### PROVIDED PASSAGE
━━━━━━━━

The DHS Program User Forum: Weighting data » Pooled data analysis from 25 countries

Home » Data » Weighting data » Pooled data analysis from 25 countries

Show: Today's Messages :: Show Polls :: Message Navigator

Re: Pooled data analysis from 25 countries [message #16617 is a reply to message #16587]

Wed, 06 February 2019 12:51

boyle014
Messages: 78
Registered: December 2015
Location: Minneapolis

Senior Member

Dear Mayank,

Thanks for the question. Tom and Mahmoud's answer works with the regular DHS. Since you also posted this query on the IPUMS DHS user forum as well, here's a similar response that uses the already-integrated data of IPUMS-DHS.

1. Can i directly use the idhspsu variable to create the requite variables for the surveys where cluster and PSU are not the same?

Yes.

2. Do i need to use idhsstrata variable while using svyset command?

Yes. svyset would still perform the weighted estimate you do not specify the strata, but the standard errors will be wrong.

To weight IPUMS-DHS data in Stata, the command is:

svyset [pw=perweight], psu(idhspsu) strata(idhsstrata)

This establishes the weights in Stata; they are then applied to relevant commands by putting "svy:" at the beginning, such as:

svy: regress y x
svy: mean(y), over(x)

3. If yes, how do i deal with missing strata information?

━━━━━━━━

### SUPPLIED DATA
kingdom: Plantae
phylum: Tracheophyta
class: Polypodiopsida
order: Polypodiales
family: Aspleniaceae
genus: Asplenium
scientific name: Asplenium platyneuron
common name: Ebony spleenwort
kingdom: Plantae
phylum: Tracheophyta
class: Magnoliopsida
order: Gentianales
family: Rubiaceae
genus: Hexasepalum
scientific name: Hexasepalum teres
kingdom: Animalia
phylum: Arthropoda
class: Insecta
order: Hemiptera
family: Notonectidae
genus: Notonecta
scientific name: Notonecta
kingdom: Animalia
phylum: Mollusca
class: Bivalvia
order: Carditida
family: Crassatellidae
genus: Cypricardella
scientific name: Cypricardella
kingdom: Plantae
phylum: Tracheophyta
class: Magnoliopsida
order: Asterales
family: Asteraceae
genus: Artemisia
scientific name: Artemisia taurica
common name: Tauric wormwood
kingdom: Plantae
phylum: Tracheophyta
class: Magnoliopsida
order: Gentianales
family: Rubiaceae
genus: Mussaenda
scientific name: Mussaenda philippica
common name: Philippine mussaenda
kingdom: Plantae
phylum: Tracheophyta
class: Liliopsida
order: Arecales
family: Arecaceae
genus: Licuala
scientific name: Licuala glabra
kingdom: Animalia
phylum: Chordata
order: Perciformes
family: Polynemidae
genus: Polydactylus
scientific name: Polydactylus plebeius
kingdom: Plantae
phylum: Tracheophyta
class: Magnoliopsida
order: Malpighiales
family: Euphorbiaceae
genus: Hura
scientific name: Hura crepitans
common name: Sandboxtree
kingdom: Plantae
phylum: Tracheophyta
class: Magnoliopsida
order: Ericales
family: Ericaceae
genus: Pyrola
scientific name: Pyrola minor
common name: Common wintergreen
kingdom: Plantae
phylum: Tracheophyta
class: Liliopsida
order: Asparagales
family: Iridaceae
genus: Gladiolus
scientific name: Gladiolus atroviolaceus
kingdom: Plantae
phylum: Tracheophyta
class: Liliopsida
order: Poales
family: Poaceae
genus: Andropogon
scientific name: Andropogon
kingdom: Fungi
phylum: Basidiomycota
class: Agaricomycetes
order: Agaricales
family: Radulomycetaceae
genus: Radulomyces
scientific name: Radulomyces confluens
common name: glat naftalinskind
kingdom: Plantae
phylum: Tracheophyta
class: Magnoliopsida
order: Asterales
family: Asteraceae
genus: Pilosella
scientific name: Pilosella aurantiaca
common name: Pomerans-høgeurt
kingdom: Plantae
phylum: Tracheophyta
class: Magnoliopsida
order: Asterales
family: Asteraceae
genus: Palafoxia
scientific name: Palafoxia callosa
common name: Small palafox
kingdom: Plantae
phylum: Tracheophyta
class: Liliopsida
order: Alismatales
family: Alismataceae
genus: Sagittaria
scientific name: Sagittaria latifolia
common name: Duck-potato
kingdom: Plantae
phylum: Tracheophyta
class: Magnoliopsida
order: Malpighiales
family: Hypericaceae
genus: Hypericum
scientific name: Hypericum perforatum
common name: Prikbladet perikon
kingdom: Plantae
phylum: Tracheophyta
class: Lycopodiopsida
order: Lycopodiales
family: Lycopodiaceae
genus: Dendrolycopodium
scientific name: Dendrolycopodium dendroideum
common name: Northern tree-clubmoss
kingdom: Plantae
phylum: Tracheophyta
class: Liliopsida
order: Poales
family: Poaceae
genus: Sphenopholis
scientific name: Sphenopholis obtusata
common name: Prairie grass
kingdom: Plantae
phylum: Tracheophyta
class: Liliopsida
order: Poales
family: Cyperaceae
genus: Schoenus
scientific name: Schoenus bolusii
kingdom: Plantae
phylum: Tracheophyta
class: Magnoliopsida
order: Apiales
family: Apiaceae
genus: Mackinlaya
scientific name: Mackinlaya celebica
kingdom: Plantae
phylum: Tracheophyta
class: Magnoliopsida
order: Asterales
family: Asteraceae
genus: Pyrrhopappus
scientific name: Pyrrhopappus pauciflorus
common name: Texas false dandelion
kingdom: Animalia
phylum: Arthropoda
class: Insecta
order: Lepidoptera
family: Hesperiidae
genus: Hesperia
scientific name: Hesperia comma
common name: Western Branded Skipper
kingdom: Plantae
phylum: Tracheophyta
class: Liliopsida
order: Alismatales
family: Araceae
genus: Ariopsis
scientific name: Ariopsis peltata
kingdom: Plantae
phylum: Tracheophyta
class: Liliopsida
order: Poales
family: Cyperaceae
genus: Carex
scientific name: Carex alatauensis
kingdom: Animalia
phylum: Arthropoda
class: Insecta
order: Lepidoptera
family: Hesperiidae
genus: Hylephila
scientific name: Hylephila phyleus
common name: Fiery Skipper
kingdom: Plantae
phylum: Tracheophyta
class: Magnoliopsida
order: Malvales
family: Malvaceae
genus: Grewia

━━━━━━━━

### TASK BRIEF
Answer these questions about the forum reply:
(a) What location is listed for the member boyle014?
(b) What must be placed at the beginning of a relevant command to apply the weights?
(c) Can the idhspsu variable be used directly to create the needed variables for surveys where cluster and PSU are not the same?

### OUTPUT FOR THIS EXERCISE
(a) Minneapolis
(b) "svy:"
(c) Yes